Defending Main Street, the super PAC arm of LaTourette’s organization, launched an ad in April attacking Smith and Club for Growth President Chris Chocola. The ad ties in comments made by Chocola at a March debate with LaTourette where the Tea Party backer conveyed his respect for Rep. Nancy Pelosi.

“While personal injury attorney Bryan Smith and his financial backers help Pelosi, Mike Simpson has been Nancy Pelosi’s worst nightmare,” claims the Defending Main Street ad out against Smith.

Meanwhile, the Club for Growth has been airing a TV ad hitting Simpson for backing the 2008 Wall Street bailout. “My name is Mike Simpson; I voted for the $700 billion bailout,” the ad shows Simpson saying.

What irks LaTourette is when these conservative groups spend millions of dollars trying to defeat incumbent Republicans rather than Democrats. “They’ll go in and claim that the incumbent Republican who served, in some instances for a long time, is a RINO [Republican-In-Name-Only], a liberal, not a true Republican,” says LaTourette. “These outside groups funded by a few very rich people … tilt the playing field by dumping sometimes millions of dollars into a race that, before then, would only be a couple hundred thousand.”

He also questions the tactics these conservative groups have employed – like the ones that led to last year’s brief shutdown of the federal government over President Obama’s health-care law. “I don’t have a problem with very conservative people in our caucus,” LaTourette said. “I don’t have any problem with the Tea Party. What I have a problem with is when they then, in order to raise money in many instances, say, ‘We’re going to have this fight, we’re going to take this hill’ when there’s no chance of taking this hill.”

Asked for a comment to respond to this criticism, Club for Growth spokesman Barney Keller told NBC News that Club for Growth “doesn’t care what some corporate lobbyist says about us,” referring to LaTourette, who is a registered lobbyist after serving in Congress.

    These outside groups funded by a few very rich people … tilt the playing field by dumping sometimes millions of dollars into a race that, before then, would only be a couple hundred thousand

The Club for Growth does not consider itself a Tea Party group, Chocola has said, but it does align with the Tea Party on economic issues.
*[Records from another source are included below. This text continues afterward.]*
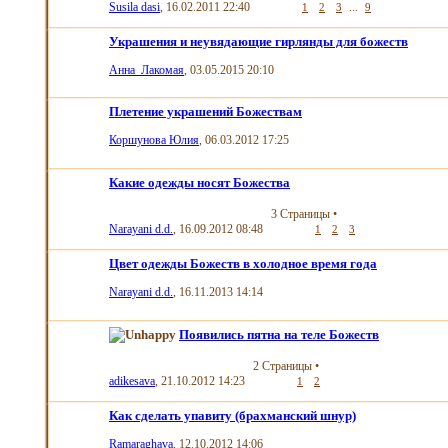
Susila dasi
, 16.02.2011 22:40
...
1
2
3
9
Украшения и неувядающие гирлянды для божеств
Анна_Лакомая
, 03.05.2015 20:10
Плетение украшений Божествам
Коршунова Юлия
, 06.03.2012 17:25
Какие одежды носят Божества
3 Страницы
•
Narayani d.d.
, 16.09.2012 08:48
1
2
3
Цвет одежды Божеств в холодное время года
Narayani d.d.
, 16.11.2013 14:14
Появились пятна на теле Божеств
2 Страницы
•
adikesava
, 21.10.2012 14:23
1
2
Как сделать упавиту (брахманский шнур)
Ramaraghava
, 12.10.2012 14:06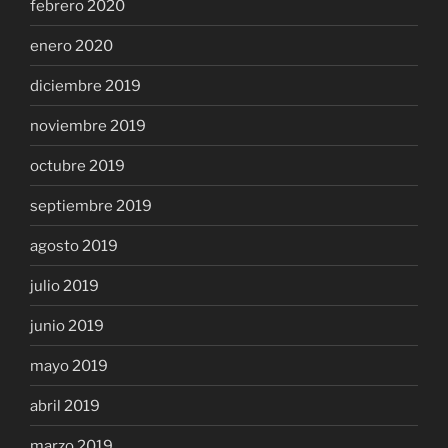
febrero 2020
enero 2020
diciembre 2019
noviembre 2019
octubre 2019
septiembre 2019
agosto 2019
julio 2019
junio 2019
mayo 2019
abril 2019
marzo 2019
In his debate with LaTourette in March, Chocola argued that Tea Party Republicans are just doing what they promised when they ran for office and sticking to Republican ideals.

“Every single Republican, since at least 2000, that is serving in the Congress, ran on the message that government’s too big, debts too big, we have to make sure we reform entitlements, and we have to make sure we get back to the principles of the Republican Party,” he said. “So when has that actually happened?”

LaTourette believes the Republican Party must also become more inclusive and stop playing exclusively to the GOP base. The Republican Party, he adds, continuously attacks unions and has a “we don’t want you” attitude to their party membership.

“We need to stop giving women advice on what they should do after they’ve been impregnated, after they’ve been raped, that’s probably a subject we should leave alone”, says LaTourette. “And we have to be inclusive, you know, we can’t continue to say that we don’t want people to be in the party with the growth of the Hispanic population, with women being 52, 53 percent of the electorate.”

“Taking control of the Senate and actually electing a Republican will be a distant memory if we don’t perk up here,” he said.